UN Official to present Assembly Series lecture on the United Nations and Iraq

Mark Malloch Brown, Administrator of the United Nations Development Programme (UNDP), the United Nations global development network, will be delivering the Stein Lecture in Ethics as part of the Assembly Series lectures at Washington University at 11 a.m. on Wed., Nov. 12 in Graham Chapel. The chapel is located just north of Mallinckrodt Center (6445 Forsyth Blvd.) on the Washington University campus. Assembly Series lectures are free and open to the public.
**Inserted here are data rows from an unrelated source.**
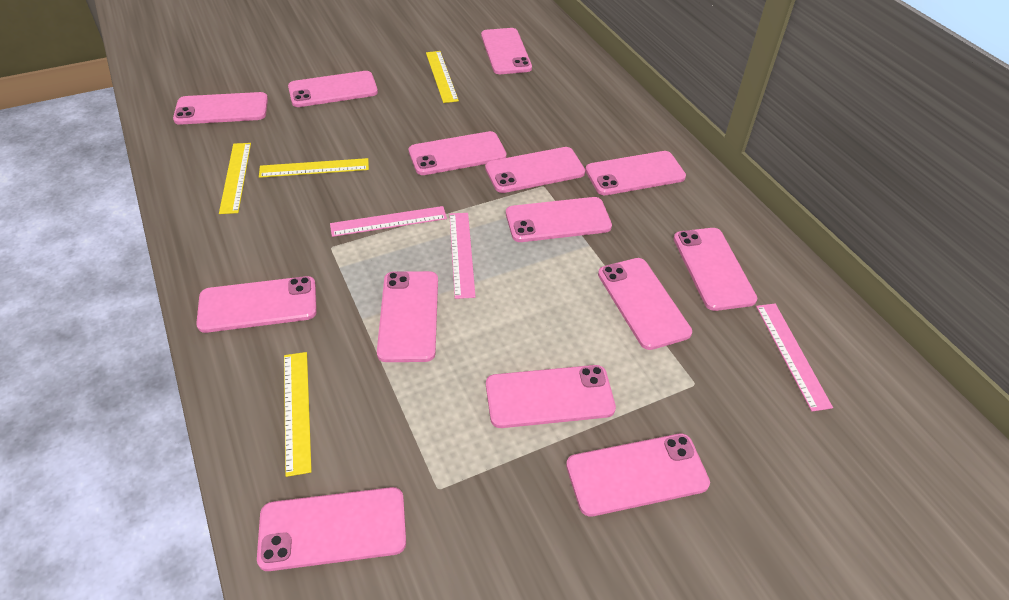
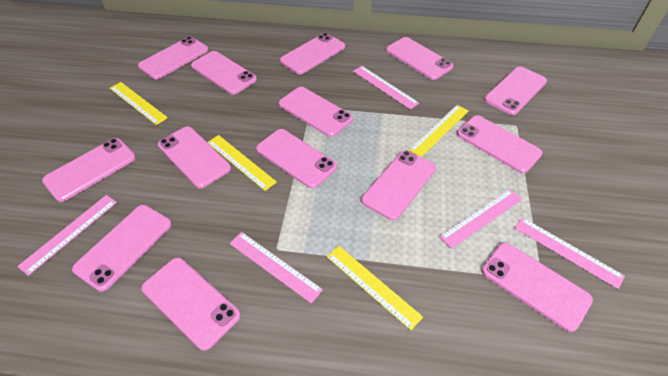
pink ruler: [330,206,447,237] [449,213,476,299] [756,304,833,411] = 3 -> [17,195,117,276] [230,232,323,304] [353,66,419,110] [439,189,522,249] [515,217,625,289] = 5

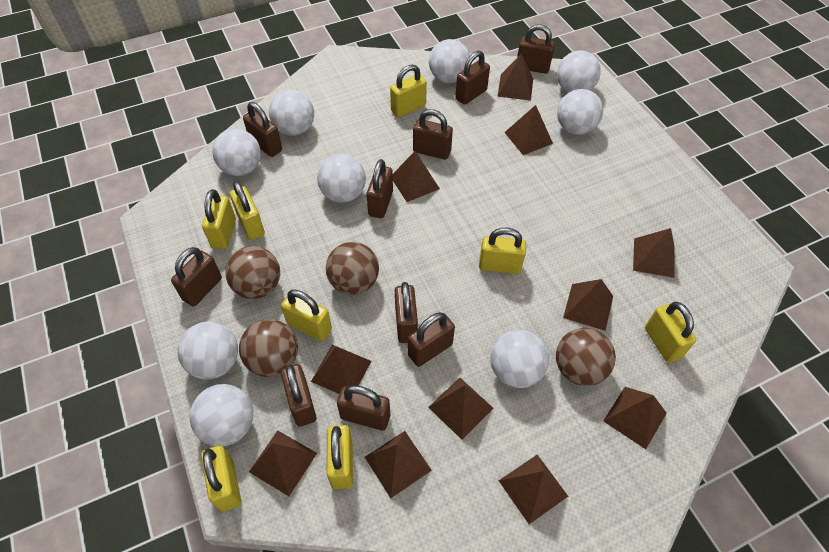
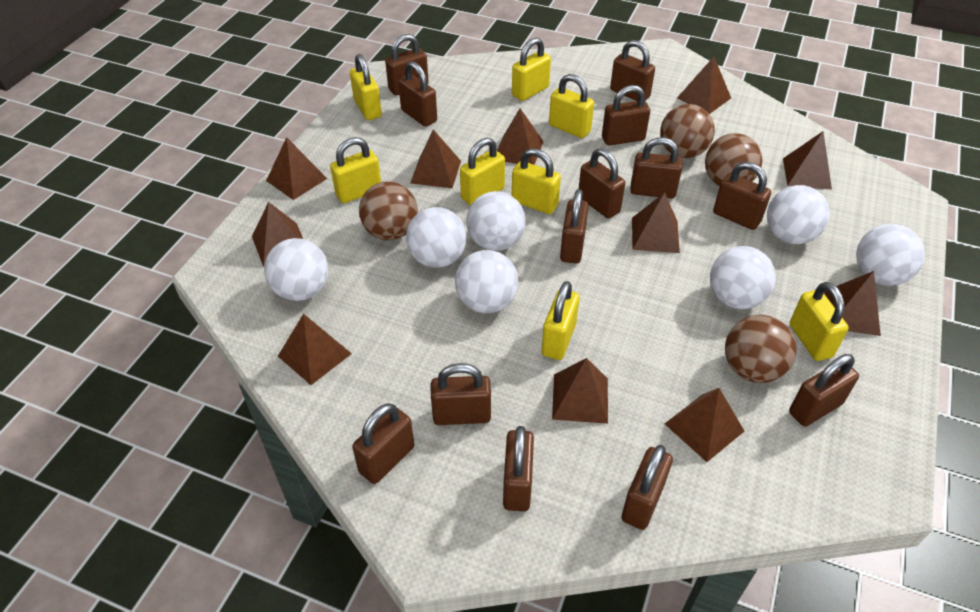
brown padlock: [171,247,222,307] [243,102,282,157] [281,364,316,427] [337,385,390,431] [367,159,393,218] [395,282,418,343] [408,312,455,367] [413,109,453,160] [455,51,490,105] [517,25,555,73] = 10 -> [352,403,414,484] [385,34,429,95] [398,61,437,127] [431,363,491,425] [503,426,534,511] [560,189,589,264] [579,148,625,218] [602,85,650,145] [610,40,655,101] [622,445,673,530] [630,137,682,199] [713,162,771,230] [789,354,859,427] = 13
white ball: [177,322,238,379] [189,384,253,446] [212,128,261,176] [269,90,314,136] [317,154,366,203] [429,39,470,83] [490,330,549,388] [557,50,601,93] [557,89,603,135] = 9 -> [264,238,329,301] [406,207,467,268] [455,250,519,313] [466,191,526,251] [710,246,776,309] [767,185,830,244] [856,224,925,286] = 7

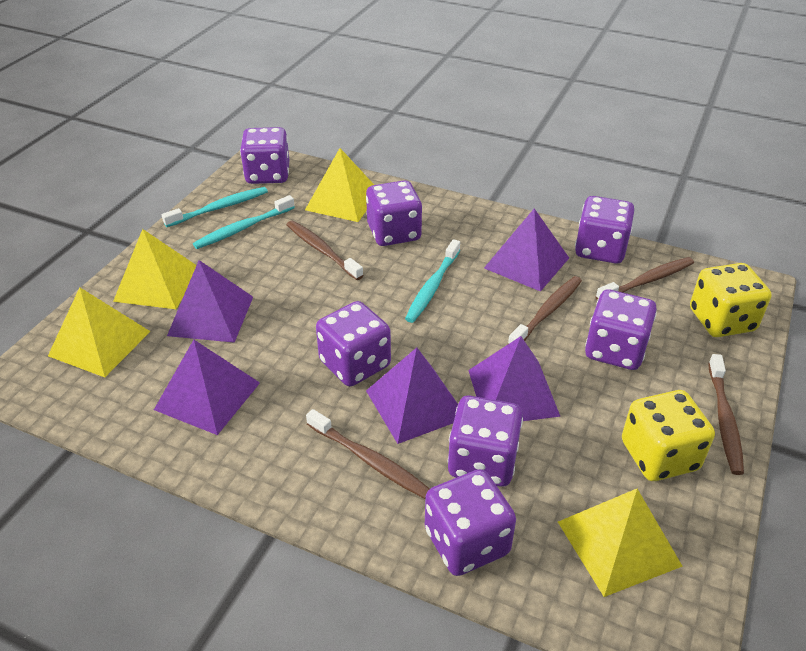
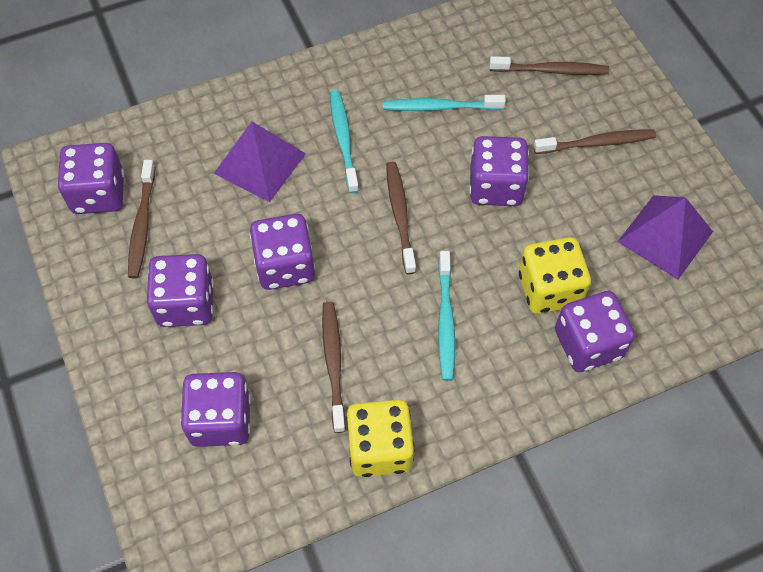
purple dice: [240,127,289,184] [316,301,391,386] [366,180,422,246] [425,469,516,576] [447,396,523,487] [575,196,634,264] [585,289,657,370] = 7 -> [58,143,124,214] [147,254,214,327] [181,372,251,447] [250,214,315,290] [469,136,529,206] [555,291,635,372] = 6
purple pyramid: [154,340,260,435] [167,260,253,343] [366,347,458,444] [468,336,561,421] [484,208,569,292] = 5 -> [214,121,306,202] [618,195,713,279] = 2
yellow pyramid: [48,287,151,377] [113,229,196,309] [305,148,374,222] [558,489,683,597] = 4 -> none = 0

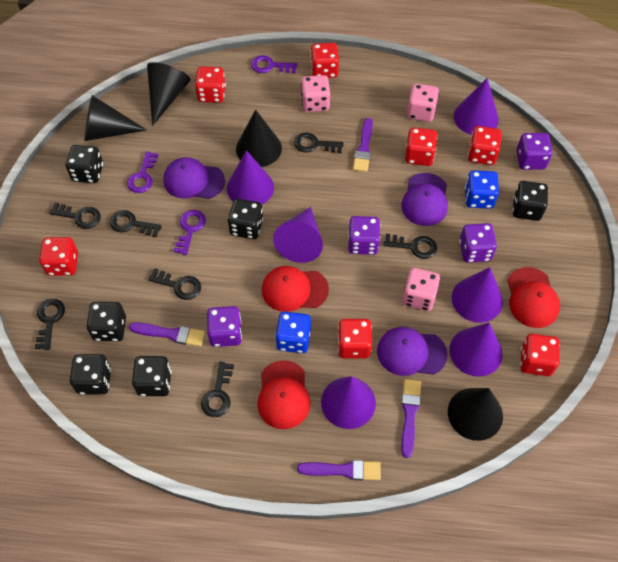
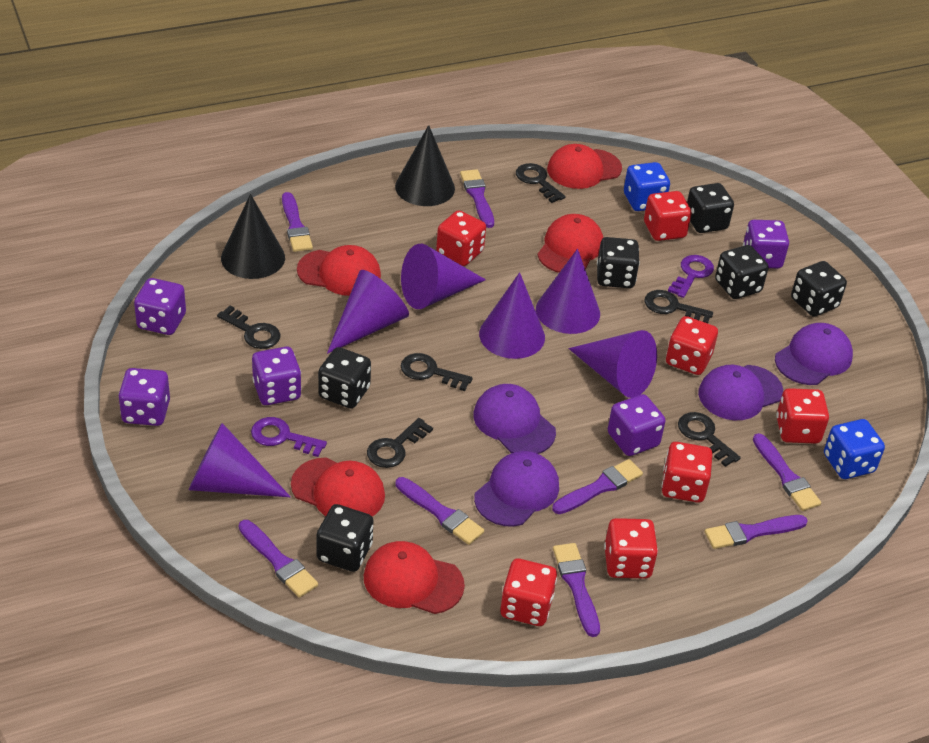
black cone: [84,95,146,141] [147,62,191,126] [236,109,282,167] [448,388,503,441] = 4 -> [221,194,285,279] [395,125,455,206] = 2
black key: [35,299,65,350] [49,202,101,229] [110,210,162,237] [148,268,201,300] [201,362,234,417] [294,133,344,153] [383,234,437,259] = 7 -> [217,306,281,349] [367,418,433,468] [401,353,473,391] [516,163,565,203] [644,290,713,323] [678,412,741,467] = 6
pink dice: [301,75,330,112] [402,268,440,311] [407,83,439,122] = 3 -> none = 0
purple brush: [129,322,205,347] [297,460,381,480] [353,118,373,172] [401,379,421,458] = 4 -> [239,520,318,598] [282,192,313,252] [395,477,484,545] [460,169,494,228] [552,459,643,514] [553,543,600,637] [705,515,808,549] [753,433,821,511] = 8
purple cap: [163,157,225,199] [377,327,448,376] [401,173,448,226] = 3 -> [473,384,556,454] [474,451,559,527] [698,365,783,420] [775,323,853,385] = 4
purple dice: [207,306,242,347] [348,216,380,255] [459,223,497,263] [517,133,552,170] = 4 -> [118,368,170,426] [134,278,186,335] [252,347,301,405] [608,394,665,456] [743,220,789,268] = 5
purple key: [127,151,159,193] [174,210,206,255] [251,55,298,73] = 3 -> [251,417,327,457] [668,255,714,298] = 2
red cap: [257,360,311,429] [262,266,329,312] [507,267,560,328] = 3 -> [291,457,385,517] [297,245,381,296] [364,541,465,614] [538,214,604,273] [547,144,622,189] = 5

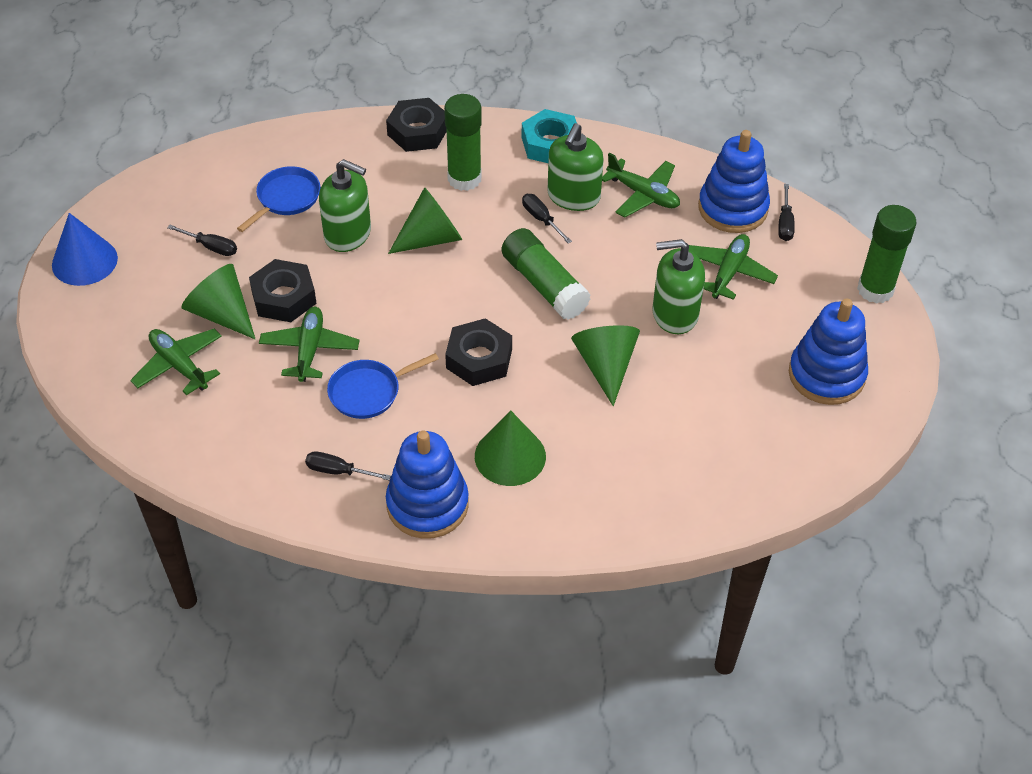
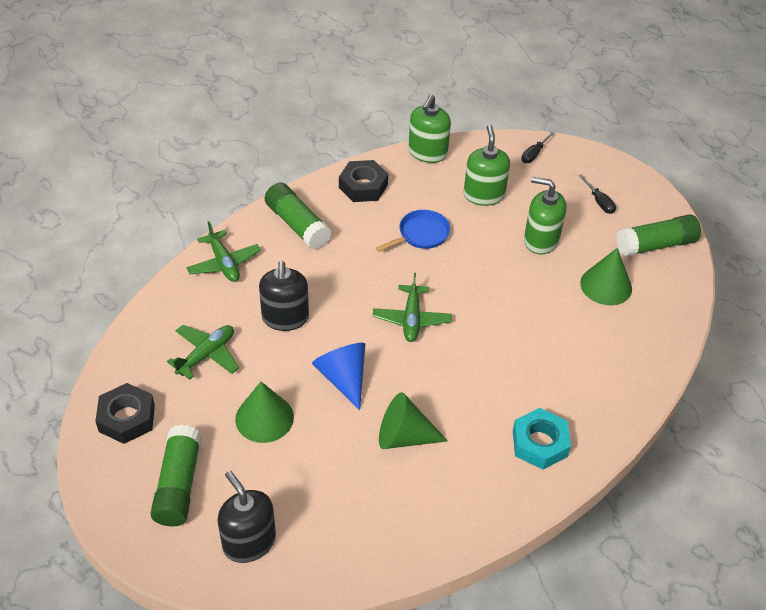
black nut: [249,259,317,322] [386,98,447,152] [445,318,512,386] = 3 -> [95,383,155,444] [339,160,388,202] = 2
black screwdriver: [167,225,237,256] [305,451,391,480] [522,194,572,244] [778,184,795,241] = 4 -> [521,131,555,163] [579,174,616,214] = 2
black soap dispenser: none = 0 -> [217,471,276,563] [259,261,309,331] = 2
blue pan: [237,166,320,232] [327,353,439,419] = 2 -> [376,210,450,252] = 1
blue stacking toy: [386,430,469,539] [698,130,770,233] [789,298,868,405] = 3 -> none = 0
green cone: [181,264,255,339] [388,187,462,254] [475,411,546,486] [571,325,640,406] = 4 -> [235,382,294,443] [379,392,448,449] [580,248,632,305] = 3
green plane: [130,329,222,395] [259,307,360,382] [602,153,680,217] [689,234,778,300] = 4 -> [167,325,239,380] [186,221,261,282] [373,273,452,342] = 3

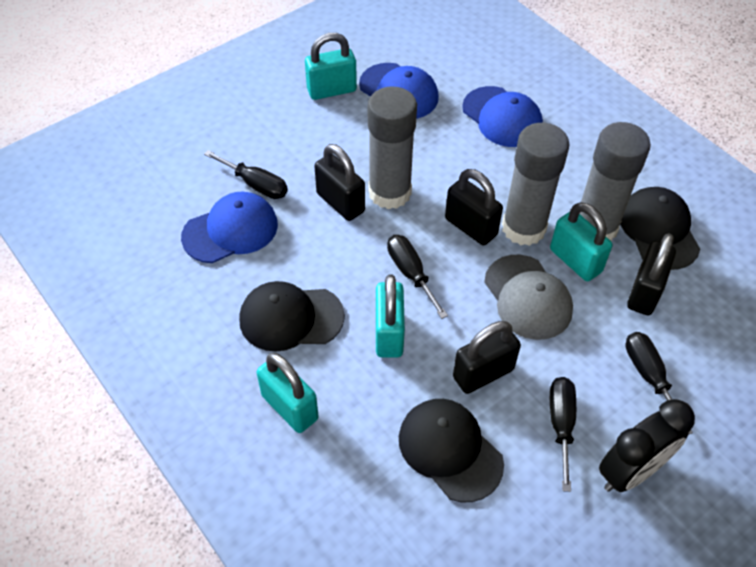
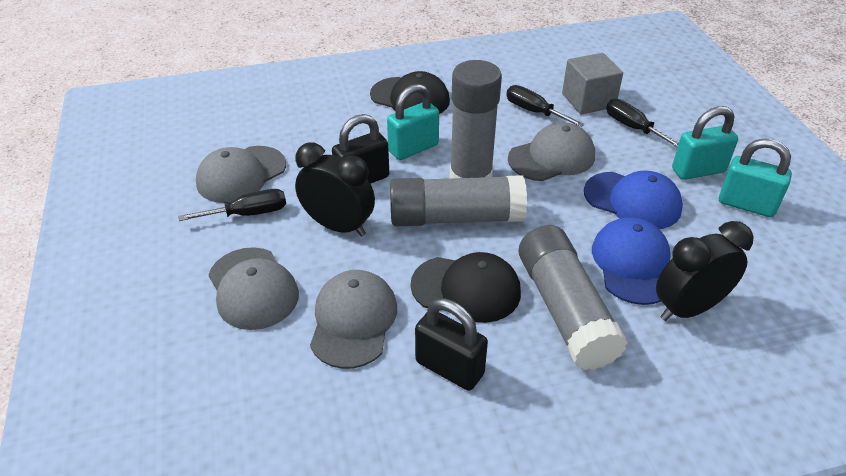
black cap: [239,281,345,352] [399,399,504,502] [620,187,700,270] = 3 -> [370,71,450,114] [411,252,521,323] = 2
black clock: [599,399,695,492] = 1 -> [295,143,375,236] [656,221,753,321] = 2
black padlock: [314,144,365,221] [445,169,503,245] [453,321,521,394] [627,233,676,315] = 4 -> [332,114,389,184] [415,299,488,391] = 2
black screwdriver: [204,150,288,199] [387,235,448,319] [550,377,576,492] [625,332,693,434] = 4 -> [178,189,286,221] [506,85,585,127] [606,99,679,148] = 3
blue cap: [181,191,278,263] [359,63,439,119] [462,86,543,147] = 3 -> [584,171,683,229] [592,217,671,305] = 2
grey cap: [484,255,573,340] = 1 -> [196,146,286,203] [208,247,299,330] [310,270,397,369] [508,122,595,181] = 4
grey cube: none = 0 -> [562,53,623,114] = 1
turquoise padlock: [257,353,319,433] [305,33,357,100] [376,274,405,358] [550,202,612,281] = 4 -> [387,84,439,160] [672,106,738,180] [719,138,792,217] = 3

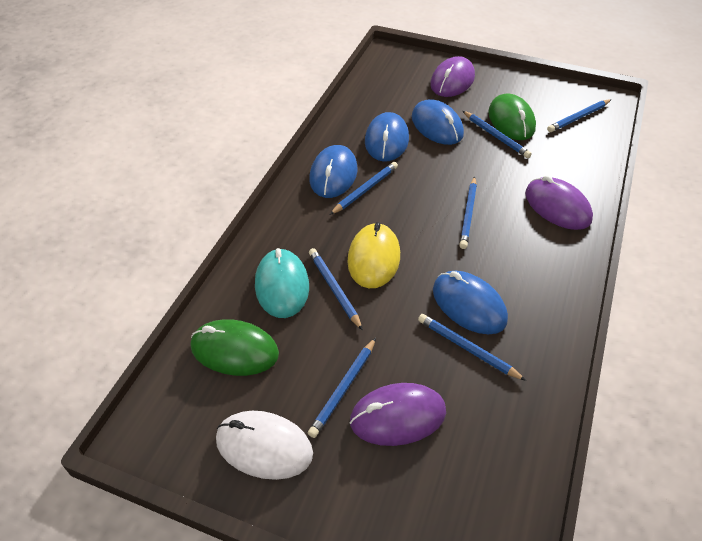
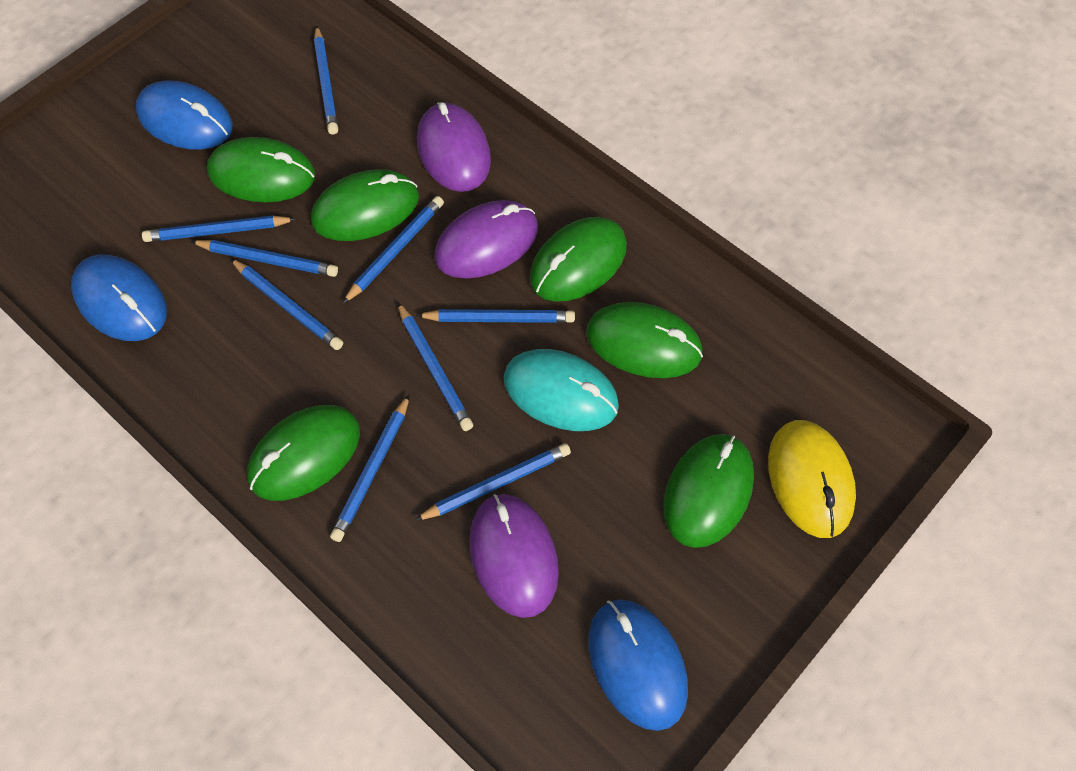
blue mouse: [309,145,358,198] [365,112,409,161] [411,99,464,145] [433,271,508,334] = 4 -> [71,254,167,341] [135,81,233,150] [588,600,688,731] = 3
blue pencil: [308,338,376,438] [309,248,363,330] [330,162,398,215] [418,314,526,381] [459,176,477,249] [463,111,532,158] [547,99,612,132] = 7 -> [142,216,296,242] [190,240,338,277] [230,258,343,350] [314,25,338,134] [330,394,410,542] [342,196,444,304] [398,302,473,431] [415,443,571,521] [416,309,575,323] = 9
green mouse: [191,319,279,376] [488,94,536,140] = 2 -> [207,137,315,202] [247,405,360,501] [311,169,419,241] [530,217,627,302] [586,302,703,378] [663,434,754,548] = 6
white mouse: [216,411,313,480] = 1 -> none = 0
The title of his talk is “Six Months after Iraq: Why the UN Matters.”

Since 1999, Malloch Brown has overseen comprehensive reforms at the UNDP and has been recognized as making the agency more focused, efficient and effective in the 166 countries it serves. He expanded United Nations support to developing countries in various areas, including democratic governance and utilizing information and communications technology to support development. UN Secretary General, Kofi Annan, gave Malloch Brown the responsibility of leading the United Nation’s system in developing a strategy to cut extreme poverty by half by 2015.

From 1994-1999, Malloch Brown served as Vice-President for External Affairs and United Nations Affairs at the World Bank. He has an extensive background advising governments, political leaders and corporations. He worked for the Office of the United Nations High Commissioner for Refugees and was founder of the Economist Development Report where he served as editor from 1983-1986.

He studied at Magdalene College, Cambridge University, where he received an honours degree in history and earned a master’s degree in political science at the University of Michigan.